Où en sont vos collaborations avec les gagnants du concours ?

Exem a développé sa preuve de concept. Elle sera testée le 16 mars devant la direction technique d'ERDF. Si le produit est aussi performant que ce que nous pensons, cela aboutira potentiellement à un marché.

Intesens, la 2e société, travaille sur des petits capteurs qui nous permettront de repérer des incidents sur le réseau.

Ensuite, tout dépendra de la capacité à industrialiser et à trouver des partenaires capables de financer le développement et la fabrication du produit.

Les deux autres startups, Delair-Tech, très connue, est aujourd'hui au stade de pré-industrialisation. Elle va prendre un marché relativement conséquent pour tester son service. Si cela fonctionne, il y aura un développement national. Même chose avec Sigfox : nous avons réalisé plusieurs preuves de concept. Nous allons expérimenter à l'échelle d'un département des capteurs sur le réseau électrique pour avoir en instantanée des informations sur la hauteur d'eau dans des caves, ou des capteurs météo ou de vibrations par exemples.

Pour ces entreprises, dire qu'elles ont travaillé avec nous est un gage de qualité. Cela leur permet de travailler ensuite en France et dans le monde. Nous pouvons les aider à entrer dans la phase industrielle dès lors que les conditions sont réunies, c'est ce que nous leur proposons.

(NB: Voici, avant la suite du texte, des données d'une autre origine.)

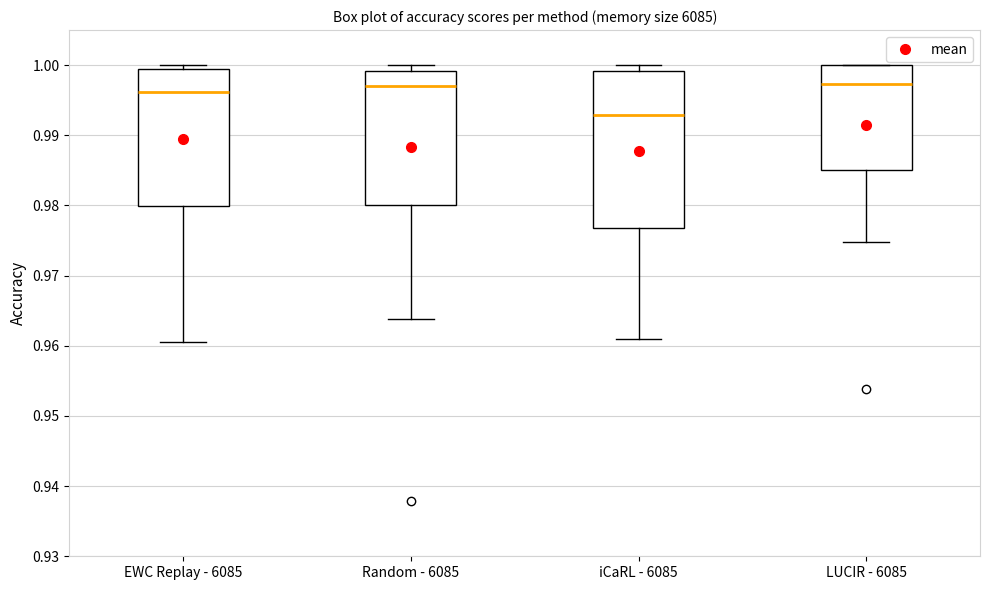

Where is the lower edge of the box for Random - 6085 on the y-axis? The values are not printed on the chart, so give them approximately, as read against the axis.

0.980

Quelle est la dimension interne de votre politique d'innovation ?

En mettant à disposition de nos agents des données importantes, cela ouvre des champs potentiels de développement importants. Il pourrait y avoir des rencontres avec le tissu de startups. Lors de ma visite à Toulouse, j'ai vu certaines choses qui pourraient être de futurs développements. C'est de l'open innovation en interne. Nous libérons l'initiative.

Y a-t-il un lab ERDF ?

Non, car nous considérons que l'innovation doit être la plus ouverte possible et ne pas enfermer les gens entre quatre murs. Nous disposons d'un fablab à l'échelle nationale où ils peuvent trouver l'appui nécessaire pour tester leurs idées et leurs produits. L'an dernier, nous avons initié une démarche de hackathon. Une centaine d'agents s'est réunie sur deux jours et a sorti quelques idées intéressantes que nous sommes en train de développer.

De quand date cette démarche ?

Il y a quatre ans, ERDF a mis en place 18 démonstrateurs pour déterminer quels seraient les impacts de la transition énergétique et des innovations numériques. Chemin faisant, nous avons décidé il y a deux ans d'accélérer cette mutation avec une vraie ambition industrielle. Nous avons pris la mesure que l'entreprise était en train de passer de gestionnaire d'infrastructure à gestionnaire de systèmes. Nous devons prendre en compte non seulement notre réseau, mais également tout l'écosystème.

Une impulsion a été donnée à mon arrivée pour transformer en profondeur l'entreprise, développer les réseaux intelligents, faire évoluer nos métiers et nous rapprocher des territoires. Nous sommes engagés dans une mutation irréversible.